Copy each of the lines below character for character, keeping them in the same order.
[start]
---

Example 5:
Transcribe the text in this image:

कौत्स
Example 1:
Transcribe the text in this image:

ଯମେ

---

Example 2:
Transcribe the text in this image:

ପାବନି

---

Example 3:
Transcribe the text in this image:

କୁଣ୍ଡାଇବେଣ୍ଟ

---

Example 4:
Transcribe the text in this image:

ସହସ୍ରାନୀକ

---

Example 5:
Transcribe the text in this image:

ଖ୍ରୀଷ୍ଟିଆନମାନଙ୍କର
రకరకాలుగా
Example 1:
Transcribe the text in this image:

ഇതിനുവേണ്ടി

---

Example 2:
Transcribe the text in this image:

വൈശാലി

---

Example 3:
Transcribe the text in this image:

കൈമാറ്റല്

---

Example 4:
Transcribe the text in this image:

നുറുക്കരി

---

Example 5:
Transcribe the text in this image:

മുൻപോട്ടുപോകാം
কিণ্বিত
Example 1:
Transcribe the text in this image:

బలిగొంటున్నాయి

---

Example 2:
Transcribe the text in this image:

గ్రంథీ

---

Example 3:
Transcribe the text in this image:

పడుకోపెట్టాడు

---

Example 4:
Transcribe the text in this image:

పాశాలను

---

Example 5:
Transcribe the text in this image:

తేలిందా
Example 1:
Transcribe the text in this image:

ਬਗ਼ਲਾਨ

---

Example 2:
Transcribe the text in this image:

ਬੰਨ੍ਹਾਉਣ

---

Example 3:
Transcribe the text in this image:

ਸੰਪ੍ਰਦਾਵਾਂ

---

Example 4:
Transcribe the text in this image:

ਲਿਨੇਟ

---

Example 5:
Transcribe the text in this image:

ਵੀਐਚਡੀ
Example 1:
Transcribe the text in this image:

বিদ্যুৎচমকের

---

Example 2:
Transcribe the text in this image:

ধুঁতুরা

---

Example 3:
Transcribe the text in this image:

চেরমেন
[end]
Task result:
---

Example 5:
Transcribe the text in this image:

कौत्स
Example 1:
Transcribe the text in this image:

ଯମେ

---

Example 2:
Transcribe the text in this image:

ପାବନି

---

Example 3:
Transcribe the text in this image:

କୁଣ୍ଡାଇବେଣ୍ଟ

---

Example 4:
Transcribe the text in this image:

ସହସ୍ରାନୀକ

---

Example 5:
Transcribe the text in this image:

ଖ୍ରୀଷ୍ଟିଆନମାନଙ୍କର
రకరకాలుగా
Example 1:
Transcribe the text in this image:

ഇതിനുവേണ്ടി

---

Example 2:
Transcribe the text in this image:

വൈശാലി

---

Example 3:
Transcribe the text in this image:

കൈമാറ്റല്

---

Example 4:
Transcribe the text in this image:

നുറുക്കരി

---

Example 5:
Transcribe the text in this image:

മുൻപോട്ടുപോകാം
কিণ্বিত
Example 1:
Transcribe the text in this image:

బలిగొంటున్నాయి

---

Example 2:
Transcribe the text in this image:

గ్రంథీ

---

Example 3:
Transcribe the text in this image:

పడుకోపెట్టాడు

---

Example 4:
Transcribe the text in this image:

పాశాలను

---

Example 5:
Transcribe the text in this image:

తేలిందా
Example 1:
Transcribe the text in this image:

ਬਗ਼ਲਾਨ

---

Example 2:
Transcribe the text in this image:

ਬੰਨ੍ਹਾਉਣ

---

Example 3:
Transcribe the text in this image:

ਸੰਪ੍ਰਦਾਵਾਂ

---

Example 4:
Transcribe the text in this image:

ਲਿਨੇਟ

---

Example 5:
Transcribe the text in this image:

ਵੀਐਚਡੀ
Example 1:
Transcribe the text in this image:

বিদ্যুৎচমকের

---

Example 2:
Transcribe the text in this image:

ধুঁতুরা

---

Example 3:
Transcribe the text in this image:

চেরমেন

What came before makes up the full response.